#### Aim of the task:
A verbatim reproduction of the lines below, from the line containing "Table 4 The" through the line containing "Figure 18: Compressive", both ends included, is the whole required output.

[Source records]
——————
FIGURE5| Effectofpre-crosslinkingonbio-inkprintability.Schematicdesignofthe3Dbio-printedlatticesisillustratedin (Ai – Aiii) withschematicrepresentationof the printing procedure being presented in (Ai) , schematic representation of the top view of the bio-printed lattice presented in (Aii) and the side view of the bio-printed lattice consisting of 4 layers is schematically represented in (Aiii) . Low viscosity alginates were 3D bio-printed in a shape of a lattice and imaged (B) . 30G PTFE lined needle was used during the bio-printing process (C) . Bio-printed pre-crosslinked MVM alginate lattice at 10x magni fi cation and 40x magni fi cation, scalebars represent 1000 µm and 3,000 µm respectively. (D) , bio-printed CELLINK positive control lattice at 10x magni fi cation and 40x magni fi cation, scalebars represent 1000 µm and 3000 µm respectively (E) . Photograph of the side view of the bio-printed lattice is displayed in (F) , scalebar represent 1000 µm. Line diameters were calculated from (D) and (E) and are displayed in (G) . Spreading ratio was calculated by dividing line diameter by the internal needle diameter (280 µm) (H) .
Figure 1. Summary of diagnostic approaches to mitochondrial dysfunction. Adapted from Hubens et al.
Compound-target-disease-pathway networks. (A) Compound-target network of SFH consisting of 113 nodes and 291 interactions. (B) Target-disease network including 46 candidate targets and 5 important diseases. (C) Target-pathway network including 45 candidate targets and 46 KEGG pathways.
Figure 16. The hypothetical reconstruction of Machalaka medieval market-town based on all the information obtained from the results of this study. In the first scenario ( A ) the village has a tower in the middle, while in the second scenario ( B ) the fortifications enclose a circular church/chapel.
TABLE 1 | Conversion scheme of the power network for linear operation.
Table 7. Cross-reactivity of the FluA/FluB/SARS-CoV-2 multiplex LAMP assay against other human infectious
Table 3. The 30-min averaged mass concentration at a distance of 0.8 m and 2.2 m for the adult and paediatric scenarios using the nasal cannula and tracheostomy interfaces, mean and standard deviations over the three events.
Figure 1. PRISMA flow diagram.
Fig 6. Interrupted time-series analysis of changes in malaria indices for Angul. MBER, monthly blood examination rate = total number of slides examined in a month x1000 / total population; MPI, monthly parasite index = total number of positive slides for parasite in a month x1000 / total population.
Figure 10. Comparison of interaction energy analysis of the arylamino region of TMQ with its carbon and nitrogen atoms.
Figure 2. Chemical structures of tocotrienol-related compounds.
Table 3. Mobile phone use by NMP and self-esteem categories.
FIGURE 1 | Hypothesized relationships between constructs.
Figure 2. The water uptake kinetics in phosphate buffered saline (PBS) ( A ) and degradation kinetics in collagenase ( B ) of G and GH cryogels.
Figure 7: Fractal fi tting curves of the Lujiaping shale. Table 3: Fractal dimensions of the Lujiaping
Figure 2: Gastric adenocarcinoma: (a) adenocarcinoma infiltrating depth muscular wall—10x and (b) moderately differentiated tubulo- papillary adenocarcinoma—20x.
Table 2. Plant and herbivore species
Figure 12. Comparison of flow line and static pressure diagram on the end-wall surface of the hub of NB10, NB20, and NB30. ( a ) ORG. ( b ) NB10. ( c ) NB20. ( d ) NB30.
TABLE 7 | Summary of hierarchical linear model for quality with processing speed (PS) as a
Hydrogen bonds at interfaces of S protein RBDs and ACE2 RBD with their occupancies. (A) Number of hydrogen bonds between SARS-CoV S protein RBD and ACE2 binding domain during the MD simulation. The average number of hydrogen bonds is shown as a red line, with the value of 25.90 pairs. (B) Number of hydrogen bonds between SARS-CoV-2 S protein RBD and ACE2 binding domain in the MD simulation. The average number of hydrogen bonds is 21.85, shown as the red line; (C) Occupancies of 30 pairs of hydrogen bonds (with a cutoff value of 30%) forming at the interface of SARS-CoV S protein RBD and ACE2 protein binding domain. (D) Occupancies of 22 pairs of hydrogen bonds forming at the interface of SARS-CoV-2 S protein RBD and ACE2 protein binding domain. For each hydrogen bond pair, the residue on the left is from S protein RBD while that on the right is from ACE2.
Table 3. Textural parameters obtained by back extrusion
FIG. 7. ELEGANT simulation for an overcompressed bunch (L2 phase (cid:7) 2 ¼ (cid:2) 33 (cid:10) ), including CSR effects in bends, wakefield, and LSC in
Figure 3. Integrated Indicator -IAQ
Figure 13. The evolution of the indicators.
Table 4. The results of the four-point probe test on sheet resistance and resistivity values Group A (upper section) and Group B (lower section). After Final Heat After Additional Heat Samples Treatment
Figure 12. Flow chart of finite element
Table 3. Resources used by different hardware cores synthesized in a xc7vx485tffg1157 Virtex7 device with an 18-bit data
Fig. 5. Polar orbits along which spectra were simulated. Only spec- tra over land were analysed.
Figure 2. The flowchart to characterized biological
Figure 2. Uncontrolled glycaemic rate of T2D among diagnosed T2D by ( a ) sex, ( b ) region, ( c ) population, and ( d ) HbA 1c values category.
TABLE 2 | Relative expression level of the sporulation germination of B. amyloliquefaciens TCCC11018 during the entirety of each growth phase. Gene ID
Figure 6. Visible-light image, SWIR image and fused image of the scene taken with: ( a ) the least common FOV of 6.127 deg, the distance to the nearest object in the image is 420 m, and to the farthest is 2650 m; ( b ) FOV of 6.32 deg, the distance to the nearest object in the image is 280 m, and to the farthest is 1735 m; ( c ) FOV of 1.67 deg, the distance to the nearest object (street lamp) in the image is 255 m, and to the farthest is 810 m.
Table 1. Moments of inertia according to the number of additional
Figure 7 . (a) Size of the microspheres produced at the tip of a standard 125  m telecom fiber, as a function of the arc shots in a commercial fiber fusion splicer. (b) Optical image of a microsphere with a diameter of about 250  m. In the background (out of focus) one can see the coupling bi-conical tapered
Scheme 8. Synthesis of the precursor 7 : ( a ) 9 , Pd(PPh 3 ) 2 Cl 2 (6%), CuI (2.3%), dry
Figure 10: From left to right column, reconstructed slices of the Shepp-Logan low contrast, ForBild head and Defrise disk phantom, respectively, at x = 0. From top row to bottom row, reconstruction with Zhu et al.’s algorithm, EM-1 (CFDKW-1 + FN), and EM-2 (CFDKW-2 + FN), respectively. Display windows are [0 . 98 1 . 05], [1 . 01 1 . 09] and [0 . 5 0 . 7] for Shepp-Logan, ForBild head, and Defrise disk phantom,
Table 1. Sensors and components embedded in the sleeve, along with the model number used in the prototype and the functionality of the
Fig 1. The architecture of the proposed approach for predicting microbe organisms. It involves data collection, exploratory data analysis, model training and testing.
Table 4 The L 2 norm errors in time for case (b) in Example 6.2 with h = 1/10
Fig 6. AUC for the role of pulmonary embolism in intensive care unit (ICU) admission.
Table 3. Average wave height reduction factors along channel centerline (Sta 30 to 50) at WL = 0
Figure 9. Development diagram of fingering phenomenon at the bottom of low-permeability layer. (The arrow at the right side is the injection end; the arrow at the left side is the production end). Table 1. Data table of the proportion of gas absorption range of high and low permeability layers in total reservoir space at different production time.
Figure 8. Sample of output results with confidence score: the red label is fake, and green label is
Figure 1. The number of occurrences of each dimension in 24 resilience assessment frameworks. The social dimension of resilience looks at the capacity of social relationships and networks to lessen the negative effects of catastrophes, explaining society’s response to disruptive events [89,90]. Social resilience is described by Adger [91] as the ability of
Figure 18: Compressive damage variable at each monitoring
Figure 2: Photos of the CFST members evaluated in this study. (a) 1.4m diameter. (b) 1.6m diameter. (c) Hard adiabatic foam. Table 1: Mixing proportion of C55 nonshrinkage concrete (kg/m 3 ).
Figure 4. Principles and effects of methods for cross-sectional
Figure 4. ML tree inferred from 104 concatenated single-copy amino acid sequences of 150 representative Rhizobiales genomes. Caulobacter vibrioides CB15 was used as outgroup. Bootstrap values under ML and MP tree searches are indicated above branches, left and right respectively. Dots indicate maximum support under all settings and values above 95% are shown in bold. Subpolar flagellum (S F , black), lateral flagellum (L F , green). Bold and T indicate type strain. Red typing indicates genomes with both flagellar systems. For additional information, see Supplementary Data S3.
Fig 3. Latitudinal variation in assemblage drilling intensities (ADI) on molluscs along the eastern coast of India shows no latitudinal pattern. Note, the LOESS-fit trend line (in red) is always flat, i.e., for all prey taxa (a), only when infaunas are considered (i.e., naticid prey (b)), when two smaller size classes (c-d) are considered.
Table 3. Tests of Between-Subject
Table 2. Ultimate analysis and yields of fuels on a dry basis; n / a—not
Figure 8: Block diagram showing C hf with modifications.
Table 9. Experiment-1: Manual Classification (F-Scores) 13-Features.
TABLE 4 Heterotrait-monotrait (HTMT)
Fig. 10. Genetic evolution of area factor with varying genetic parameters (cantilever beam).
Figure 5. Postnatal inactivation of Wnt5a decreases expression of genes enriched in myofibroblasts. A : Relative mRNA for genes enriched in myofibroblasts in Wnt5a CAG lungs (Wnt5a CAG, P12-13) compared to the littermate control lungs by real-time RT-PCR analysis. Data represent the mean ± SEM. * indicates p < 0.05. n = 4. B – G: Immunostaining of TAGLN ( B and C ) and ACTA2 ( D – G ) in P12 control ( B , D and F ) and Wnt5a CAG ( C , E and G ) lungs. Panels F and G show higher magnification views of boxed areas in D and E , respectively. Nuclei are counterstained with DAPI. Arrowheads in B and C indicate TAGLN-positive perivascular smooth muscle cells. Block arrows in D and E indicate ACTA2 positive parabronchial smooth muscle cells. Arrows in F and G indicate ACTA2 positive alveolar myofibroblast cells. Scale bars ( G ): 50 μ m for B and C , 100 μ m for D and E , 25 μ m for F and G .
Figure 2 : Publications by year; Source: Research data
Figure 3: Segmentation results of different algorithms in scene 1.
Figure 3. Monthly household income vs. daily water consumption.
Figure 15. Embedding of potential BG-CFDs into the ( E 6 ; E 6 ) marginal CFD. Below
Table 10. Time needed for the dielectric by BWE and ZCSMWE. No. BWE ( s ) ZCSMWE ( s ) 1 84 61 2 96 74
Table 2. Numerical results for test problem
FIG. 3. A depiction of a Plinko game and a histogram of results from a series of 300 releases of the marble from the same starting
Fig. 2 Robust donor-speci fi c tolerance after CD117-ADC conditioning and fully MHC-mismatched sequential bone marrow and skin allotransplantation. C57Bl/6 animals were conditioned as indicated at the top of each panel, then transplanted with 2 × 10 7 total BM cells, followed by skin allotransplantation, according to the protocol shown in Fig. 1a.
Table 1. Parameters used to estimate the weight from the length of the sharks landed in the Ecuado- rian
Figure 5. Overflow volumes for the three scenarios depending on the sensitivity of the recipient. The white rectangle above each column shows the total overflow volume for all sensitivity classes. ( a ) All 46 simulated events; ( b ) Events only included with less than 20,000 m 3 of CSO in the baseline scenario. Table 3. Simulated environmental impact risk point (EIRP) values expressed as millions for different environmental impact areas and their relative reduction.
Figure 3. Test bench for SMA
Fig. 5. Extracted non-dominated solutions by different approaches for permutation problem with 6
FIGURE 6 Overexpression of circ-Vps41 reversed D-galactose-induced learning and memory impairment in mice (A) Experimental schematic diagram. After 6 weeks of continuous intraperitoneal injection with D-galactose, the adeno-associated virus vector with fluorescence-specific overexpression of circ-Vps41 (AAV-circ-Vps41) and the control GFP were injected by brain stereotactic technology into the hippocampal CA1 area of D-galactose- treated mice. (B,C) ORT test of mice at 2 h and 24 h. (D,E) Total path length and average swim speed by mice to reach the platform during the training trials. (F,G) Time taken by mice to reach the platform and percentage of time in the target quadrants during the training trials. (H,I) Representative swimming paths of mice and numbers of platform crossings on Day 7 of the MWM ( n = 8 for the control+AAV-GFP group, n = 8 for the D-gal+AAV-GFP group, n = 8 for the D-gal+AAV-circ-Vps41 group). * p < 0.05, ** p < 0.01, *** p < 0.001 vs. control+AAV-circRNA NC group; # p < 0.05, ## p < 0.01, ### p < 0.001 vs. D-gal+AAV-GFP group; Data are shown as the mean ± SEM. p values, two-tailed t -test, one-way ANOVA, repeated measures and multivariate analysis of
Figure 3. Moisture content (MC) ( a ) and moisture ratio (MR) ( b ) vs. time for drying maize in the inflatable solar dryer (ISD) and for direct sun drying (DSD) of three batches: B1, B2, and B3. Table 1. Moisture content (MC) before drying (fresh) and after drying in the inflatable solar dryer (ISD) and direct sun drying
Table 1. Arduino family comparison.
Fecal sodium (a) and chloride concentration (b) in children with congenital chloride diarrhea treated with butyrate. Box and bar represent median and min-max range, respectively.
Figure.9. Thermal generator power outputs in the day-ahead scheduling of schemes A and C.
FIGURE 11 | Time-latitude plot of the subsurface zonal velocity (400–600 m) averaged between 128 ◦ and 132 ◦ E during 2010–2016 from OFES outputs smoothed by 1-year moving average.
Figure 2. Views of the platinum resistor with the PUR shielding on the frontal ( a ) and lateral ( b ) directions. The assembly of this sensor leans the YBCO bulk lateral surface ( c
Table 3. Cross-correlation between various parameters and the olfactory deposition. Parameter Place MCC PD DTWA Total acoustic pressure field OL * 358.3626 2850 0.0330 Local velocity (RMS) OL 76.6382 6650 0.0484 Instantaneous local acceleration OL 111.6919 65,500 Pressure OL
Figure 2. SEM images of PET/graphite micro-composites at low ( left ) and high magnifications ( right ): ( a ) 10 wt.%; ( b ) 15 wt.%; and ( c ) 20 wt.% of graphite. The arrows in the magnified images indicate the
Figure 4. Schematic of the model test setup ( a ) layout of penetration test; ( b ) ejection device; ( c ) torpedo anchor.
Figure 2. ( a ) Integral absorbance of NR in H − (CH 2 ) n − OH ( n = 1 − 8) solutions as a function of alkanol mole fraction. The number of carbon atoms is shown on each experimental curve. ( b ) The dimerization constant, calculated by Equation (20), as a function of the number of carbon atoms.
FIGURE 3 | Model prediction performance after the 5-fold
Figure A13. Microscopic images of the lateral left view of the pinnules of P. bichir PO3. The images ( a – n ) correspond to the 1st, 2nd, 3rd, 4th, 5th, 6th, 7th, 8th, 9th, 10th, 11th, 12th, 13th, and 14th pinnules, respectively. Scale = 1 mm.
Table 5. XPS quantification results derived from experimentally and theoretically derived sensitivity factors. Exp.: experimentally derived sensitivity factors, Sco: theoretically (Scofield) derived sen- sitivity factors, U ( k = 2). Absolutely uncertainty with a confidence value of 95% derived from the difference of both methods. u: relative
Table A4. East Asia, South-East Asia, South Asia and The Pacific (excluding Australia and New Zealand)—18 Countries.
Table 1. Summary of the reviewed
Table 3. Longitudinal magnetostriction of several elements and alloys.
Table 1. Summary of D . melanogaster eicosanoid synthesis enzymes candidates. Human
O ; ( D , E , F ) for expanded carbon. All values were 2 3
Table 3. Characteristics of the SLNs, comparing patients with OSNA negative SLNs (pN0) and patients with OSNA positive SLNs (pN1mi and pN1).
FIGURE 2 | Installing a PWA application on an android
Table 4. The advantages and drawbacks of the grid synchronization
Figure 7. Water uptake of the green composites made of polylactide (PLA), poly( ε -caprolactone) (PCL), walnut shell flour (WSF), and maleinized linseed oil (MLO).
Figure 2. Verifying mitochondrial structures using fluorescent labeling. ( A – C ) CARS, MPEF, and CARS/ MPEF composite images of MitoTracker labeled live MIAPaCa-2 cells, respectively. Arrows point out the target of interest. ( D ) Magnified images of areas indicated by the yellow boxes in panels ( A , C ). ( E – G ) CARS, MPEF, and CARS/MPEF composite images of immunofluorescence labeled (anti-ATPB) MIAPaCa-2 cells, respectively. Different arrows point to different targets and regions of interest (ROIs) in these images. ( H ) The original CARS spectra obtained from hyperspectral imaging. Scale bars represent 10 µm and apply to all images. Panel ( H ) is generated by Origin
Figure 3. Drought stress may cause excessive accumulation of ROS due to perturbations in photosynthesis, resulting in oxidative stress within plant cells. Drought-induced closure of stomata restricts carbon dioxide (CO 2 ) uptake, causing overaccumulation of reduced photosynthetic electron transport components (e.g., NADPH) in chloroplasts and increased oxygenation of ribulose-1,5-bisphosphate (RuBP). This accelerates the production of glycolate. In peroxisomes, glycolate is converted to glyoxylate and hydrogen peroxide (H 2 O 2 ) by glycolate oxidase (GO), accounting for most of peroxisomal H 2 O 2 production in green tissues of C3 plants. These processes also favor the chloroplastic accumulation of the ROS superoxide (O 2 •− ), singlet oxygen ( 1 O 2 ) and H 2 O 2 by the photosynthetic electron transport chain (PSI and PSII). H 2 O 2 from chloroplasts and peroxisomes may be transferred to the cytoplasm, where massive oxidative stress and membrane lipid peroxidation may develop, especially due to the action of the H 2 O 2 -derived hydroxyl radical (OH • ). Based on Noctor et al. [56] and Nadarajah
——————
#### Result of this exercise:
Table 4 The L 2 norm errors in time for case (b) in Example 6.2 with h = 1/10
Fig 6. AUC for the role of pulmonary embolism in intensive care unit (ICU) admission.
Table 3. Average wave height reduction factors along channel centerline (Sta 30 to 50) at WL = 0
Figure 9. Development diagram of fingering phenomenon at the bottom of low-permeability layer. (The arrow at the right side is the injection end; the arrow at the left side is the production end). Table 1. Data table of the proportion of gas absorption range of high and low permeability layers in total reservoir space at different production time.
Figure 8. Sample of output results with confidence score: the red label is fake, and green label is
Figure 1. The number of occurrences of each dimension in 24 resilience assessment frameworks. The social dimension of resilience looks at the capacity of social relationships and networks to lessen the negative effects of catastrophes, explaining society’s response to disruptive events [89,90]. Social resilience is described by Adger [91] as the ability of
Figure 18: Compressive damage variable at each monitoring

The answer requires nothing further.